Non sono superstiziosa, però, tant’è … oggi faccio solo cose che mi piacciono ché se mai fosse vero poi allora capiterà che le faccio tutto l’anno. Così, anche se è una settimana abbondante che l’ho comprato, l’ho letto oggi. E devo ringraziare i miei due amici librai che quando ho visto il prezzo non ero mica tanto sicura di prenderlo senza vederlo e trovarlo a Genova non ci riuscivo. Loro, che sono gentili, lo hanno ordinato e poi quando sono passata mi hanno fatto la sorpresa e detto: Latte, senza impegno, se t’interessa lo prendi se no lo teniamo noi e se non lo vendiamo facciamo reso.
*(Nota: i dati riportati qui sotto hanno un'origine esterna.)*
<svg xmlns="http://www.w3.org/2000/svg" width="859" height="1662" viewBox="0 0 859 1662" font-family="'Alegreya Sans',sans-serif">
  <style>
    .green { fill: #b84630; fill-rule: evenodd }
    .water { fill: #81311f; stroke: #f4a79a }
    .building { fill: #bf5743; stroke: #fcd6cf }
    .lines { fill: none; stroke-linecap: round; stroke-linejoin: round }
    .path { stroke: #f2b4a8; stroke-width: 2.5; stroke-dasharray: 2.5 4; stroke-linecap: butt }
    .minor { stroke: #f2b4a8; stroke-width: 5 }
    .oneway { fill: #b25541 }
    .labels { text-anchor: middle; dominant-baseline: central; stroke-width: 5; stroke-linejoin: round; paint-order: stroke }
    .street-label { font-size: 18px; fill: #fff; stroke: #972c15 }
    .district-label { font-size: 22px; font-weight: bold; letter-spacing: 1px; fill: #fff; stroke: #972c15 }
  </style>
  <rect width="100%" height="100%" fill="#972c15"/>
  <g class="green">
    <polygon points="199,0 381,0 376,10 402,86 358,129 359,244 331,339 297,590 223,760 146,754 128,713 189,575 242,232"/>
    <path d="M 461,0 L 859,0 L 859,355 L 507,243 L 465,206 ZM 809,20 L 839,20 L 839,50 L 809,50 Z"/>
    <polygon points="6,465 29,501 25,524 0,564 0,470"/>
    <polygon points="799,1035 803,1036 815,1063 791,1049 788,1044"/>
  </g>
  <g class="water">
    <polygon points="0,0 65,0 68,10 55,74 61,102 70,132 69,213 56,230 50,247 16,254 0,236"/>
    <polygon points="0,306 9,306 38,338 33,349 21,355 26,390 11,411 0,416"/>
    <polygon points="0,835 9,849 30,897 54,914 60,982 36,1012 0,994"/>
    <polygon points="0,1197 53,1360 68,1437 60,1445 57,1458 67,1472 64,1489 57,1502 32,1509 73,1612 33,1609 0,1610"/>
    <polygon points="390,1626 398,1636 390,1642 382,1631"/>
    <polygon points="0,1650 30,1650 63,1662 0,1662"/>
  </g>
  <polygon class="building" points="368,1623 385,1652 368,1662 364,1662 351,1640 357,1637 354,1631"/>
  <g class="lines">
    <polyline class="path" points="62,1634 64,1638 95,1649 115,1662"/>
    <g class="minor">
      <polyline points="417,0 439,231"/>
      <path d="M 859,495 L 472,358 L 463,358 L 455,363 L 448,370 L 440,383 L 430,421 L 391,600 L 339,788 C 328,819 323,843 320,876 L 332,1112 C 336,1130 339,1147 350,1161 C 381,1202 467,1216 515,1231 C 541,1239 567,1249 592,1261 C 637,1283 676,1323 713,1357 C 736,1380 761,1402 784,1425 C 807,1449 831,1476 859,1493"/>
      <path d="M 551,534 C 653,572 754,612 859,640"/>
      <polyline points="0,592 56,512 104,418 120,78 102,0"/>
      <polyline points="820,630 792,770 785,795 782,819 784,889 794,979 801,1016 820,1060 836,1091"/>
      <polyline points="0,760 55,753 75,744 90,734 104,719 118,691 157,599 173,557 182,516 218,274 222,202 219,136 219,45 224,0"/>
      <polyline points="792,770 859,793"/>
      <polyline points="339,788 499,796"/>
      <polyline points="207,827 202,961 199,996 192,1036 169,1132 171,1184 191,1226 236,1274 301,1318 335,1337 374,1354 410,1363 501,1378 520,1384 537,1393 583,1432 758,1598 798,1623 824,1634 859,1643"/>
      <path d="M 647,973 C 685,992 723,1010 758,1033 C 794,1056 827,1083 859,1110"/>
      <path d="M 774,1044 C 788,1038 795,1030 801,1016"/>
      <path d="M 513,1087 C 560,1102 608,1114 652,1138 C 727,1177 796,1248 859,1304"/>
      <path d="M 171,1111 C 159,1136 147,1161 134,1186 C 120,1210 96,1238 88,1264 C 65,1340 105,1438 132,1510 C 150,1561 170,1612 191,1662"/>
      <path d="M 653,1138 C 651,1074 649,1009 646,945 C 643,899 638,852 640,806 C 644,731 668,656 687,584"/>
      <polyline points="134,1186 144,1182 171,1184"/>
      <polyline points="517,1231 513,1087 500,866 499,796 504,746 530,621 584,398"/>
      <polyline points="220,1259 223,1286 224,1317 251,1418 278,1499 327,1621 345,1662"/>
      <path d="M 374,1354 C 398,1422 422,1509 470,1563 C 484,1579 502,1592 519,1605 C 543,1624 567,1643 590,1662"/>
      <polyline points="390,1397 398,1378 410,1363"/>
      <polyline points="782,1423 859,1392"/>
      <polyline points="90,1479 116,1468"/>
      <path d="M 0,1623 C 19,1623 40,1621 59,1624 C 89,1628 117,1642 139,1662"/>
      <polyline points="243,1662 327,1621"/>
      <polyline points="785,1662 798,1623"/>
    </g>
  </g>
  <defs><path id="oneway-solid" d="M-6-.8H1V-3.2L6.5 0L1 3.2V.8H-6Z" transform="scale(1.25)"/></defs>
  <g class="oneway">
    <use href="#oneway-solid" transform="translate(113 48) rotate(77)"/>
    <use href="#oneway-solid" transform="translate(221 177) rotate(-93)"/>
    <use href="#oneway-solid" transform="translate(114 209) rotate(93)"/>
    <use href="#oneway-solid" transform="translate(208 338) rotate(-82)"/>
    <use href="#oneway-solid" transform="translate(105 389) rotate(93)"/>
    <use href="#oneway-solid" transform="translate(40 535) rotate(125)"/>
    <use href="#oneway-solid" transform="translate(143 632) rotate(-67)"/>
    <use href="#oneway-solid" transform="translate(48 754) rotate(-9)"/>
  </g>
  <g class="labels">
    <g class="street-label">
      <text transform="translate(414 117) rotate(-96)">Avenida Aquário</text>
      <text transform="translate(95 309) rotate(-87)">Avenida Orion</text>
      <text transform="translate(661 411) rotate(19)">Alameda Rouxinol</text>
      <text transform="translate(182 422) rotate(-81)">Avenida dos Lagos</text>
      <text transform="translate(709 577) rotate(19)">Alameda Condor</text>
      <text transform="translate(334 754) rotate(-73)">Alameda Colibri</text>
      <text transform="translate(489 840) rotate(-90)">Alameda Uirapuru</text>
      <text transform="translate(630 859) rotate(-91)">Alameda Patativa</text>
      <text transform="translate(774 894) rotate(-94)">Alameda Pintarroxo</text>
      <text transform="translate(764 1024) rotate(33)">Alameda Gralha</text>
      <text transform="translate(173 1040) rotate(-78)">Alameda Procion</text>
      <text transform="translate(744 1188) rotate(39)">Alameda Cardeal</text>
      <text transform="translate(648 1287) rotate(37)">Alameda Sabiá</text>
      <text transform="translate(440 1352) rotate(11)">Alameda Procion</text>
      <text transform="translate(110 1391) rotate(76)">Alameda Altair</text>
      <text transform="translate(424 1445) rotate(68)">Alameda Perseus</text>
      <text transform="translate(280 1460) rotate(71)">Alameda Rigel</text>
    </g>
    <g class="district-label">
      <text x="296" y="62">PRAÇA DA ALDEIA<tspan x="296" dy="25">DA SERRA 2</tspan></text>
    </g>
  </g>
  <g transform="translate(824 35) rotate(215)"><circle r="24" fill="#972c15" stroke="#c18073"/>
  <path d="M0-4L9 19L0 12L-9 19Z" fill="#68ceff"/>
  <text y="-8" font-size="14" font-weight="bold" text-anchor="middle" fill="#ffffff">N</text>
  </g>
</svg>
Io me lo sono guardata un po’ in libreria lì da loro e ho deciso di portarmelo a casa e loro, che sono veramente gentili, hanno fatto finta che fosse uno dei libri della lista dei libri di Natale (ché avevano fatto questa cosa bellissima: tu gli mandavi una mail entro il 18 con i titoli dei libri che avresti comprato a dicembre e loro te li scontavano del 15 e non del 10 come mi fanno di solito). Ho fatto proprio bene a prenderlo ché è un gran bel libro e ora mi è venuta voglia di vederla quella città. Ho provato a vedere quanto ci si mette col treno a fare Genova-Modena, tre o quattro ore, a seconda che si passi da Piacenza o che si debba andare a Milano. Lo so che non bisognerebbe fare propositi sull’onda dell’entusiasmo ma mi sa che quando si allungano le giornate, io, un fine settimana lì me lo regalo.